What We're Looking For

Yes, please:

  • Bug fixes in hook scripts
  • Improvements to existing rules, skills, or agents that make them more effective
  • New skills for common daily workflows (not project-creation workflows)
  • New agents for common review/analysis tasks
  • Better token efficiency — same quality, fewer tokens
  • Documentation improvements

Probably not:

  • Language-specific rules — Claude already knows standard conventions
  • Plugin integrations — this repo is deliberately plugin-free
  • Project scaffolding skills — this is for daily work, not project creation
  • Vendor-specific configurations (specific CI providers, cloud platforms, etc.)

PR Rules

One thing per PR

Each PR should do exactly one thing. Don't bundle a new skill with a rule fix with a README update.

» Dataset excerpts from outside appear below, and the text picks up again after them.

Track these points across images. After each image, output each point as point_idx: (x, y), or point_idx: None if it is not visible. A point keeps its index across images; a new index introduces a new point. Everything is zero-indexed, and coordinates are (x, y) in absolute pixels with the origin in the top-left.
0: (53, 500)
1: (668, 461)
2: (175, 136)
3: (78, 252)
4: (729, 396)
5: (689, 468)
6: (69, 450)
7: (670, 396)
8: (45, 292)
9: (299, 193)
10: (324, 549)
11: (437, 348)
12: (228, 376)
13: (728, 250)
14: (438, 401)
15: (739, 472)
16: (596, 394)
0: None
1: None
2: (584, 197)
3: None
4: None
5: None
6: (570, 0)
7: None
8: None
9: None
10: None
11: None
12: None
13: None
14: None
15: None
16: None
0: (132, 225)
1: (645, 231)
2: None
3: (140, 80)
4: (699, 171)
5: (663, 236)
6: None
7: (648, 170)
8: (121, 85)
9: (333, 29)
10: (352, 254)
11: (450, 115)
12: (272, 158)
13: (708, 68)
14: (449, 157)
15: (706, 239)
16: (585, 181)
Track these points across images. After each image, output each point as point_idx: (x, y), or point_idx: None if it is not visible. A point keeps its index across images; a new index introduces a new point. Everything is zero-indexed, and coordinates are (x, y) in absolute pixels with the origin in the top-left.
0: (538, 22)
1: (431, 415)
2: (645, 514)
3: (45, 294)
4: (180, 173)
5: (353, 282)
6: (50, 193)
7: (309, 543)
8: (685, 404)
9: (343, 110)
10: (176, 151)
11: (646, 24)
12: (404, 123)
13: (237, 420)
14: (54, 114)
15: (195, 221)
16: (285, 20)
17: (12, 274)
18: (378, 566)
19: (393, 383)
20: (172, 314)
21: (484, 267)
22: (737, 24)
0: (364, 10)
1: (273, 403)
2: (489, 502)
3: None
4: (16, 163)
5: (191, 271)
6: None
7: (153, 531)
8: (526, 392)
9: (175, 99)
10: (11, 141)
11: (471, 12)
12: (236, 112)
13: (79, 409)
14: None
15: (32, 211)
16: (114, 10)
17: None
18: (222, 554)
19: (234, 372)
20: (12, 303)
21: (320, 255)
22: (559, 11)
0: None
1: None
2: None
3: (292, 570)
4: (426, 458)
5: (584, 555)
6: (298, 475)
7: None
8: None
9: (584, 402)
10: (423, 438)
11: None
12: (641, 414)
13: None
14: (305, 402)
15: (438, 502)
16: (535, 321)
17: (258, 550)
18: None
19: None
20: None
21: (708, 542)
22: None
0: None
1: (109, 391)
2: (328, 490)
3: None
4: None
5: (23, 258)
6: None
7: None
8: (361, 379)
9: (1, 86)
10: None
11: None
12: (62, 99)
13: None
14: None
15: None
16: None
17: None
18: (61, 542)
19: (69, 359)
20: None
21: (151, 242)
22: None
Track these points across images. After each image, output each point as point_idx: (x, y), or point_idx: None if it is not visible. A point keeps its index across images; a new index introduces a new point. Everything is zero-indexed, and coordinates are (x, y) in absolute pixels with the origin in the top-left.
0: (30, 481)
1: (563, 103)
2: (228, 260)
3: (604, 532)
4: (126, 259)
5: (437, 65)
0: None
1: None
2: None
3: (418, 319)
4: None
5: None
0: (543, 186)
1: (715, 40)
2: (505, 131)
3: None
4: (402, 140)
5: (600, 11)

Split them.

File requirements

File type Must have Must NOT have
Rules (.md in rules/) alwaysApply: true or paths: frontmatter Language-specific conventions Claude already knows
Skills (SKILL.md) name, description in frontmatter Hardcoded package names, model assignments
Agents (.md in agents/) name, description, tools in frontmatter model field (users choose their own model)
Hooks (.sh in hooks/) jq availability check, proper exit codes (0=allow, 2=block) Hardcoded paths, missing #!/bin/bash

Naming

  • Skill directories: kebab-casedebug-fix/, test-writer/
  • Agent files: kebab-case.mdcode-reviewer.md, security-reviewer.md
  • Rule files: kebab-case.mdcode-quality.md, frontend.md
  • Hook scripts: kebab-case.shprotect-files.sh, block-dangerous-commands.sh

No duplication

Before adding content, check that it's not already covered elsewhere:

  • If a hook enforces it, don't also add a rule saying the same thing
  • If a skill covers it, don't duplicate the guidance in a rule
  • If CLAUDE.md says it, don't repeat it in a rule
  • Agents run isolated and CAN repeat rule content (they don't see rules)

No hardcoded opinions

This is a template — keep it framework-agnostic:

  • Don't hardcode npm, pnpm, yarn, or any specific package manager
  • Don't hardcode specific component libraries, CSS frameworks, or test runners
  • Don't assign model to agents or skills — let users choose
  • Present options as tables or lists, not mandates
  • The /setupdotclaude skill handles project-specific customization at runtime

Token consciousness

Every line in a rule costs tokens every session. Every line in a skill costs tokens when invoked. Before adding content, ask: "Would removing this cause Claude to make mistakes?" If no, don't add it.

Hook scripts must be safe

  • Always check for jq availability before using it
  • Exit 0 (allow) if dependencies are missing — don't block the user
  • PreToolUse hooks observe and block — they should never modify files. PostToolUse hooks may transform output (e.g., formatting).
  • Test with sample JSON input before submitting

Update READMEs

If you add a new file to rules/, skills/, agents/, or hooks/, add a description to the README in that folder. Keep it to 2-3 lines.

Update the root README

If your change adds or removes a file, update the structure tree in README.md to match.

How to Submit

  1. Fork the repo
  2. Create a branch: feat/your-skill-name or fix/hook-bug-description
  3. Make your changes
  4. Test: verify YAML frontmatter is valid, hook scripts work with sample input, no duplication with existing files
  5. Open a PR with:
    • Title: what you added/changed (under 72 chars)
    • Body: why it's useful, what daily workflow it improves
    • Testing: how you verified it works

Code of Conduct

Be helpful, be kind, be constructive. We're all here to make Claude Code better for daily development work.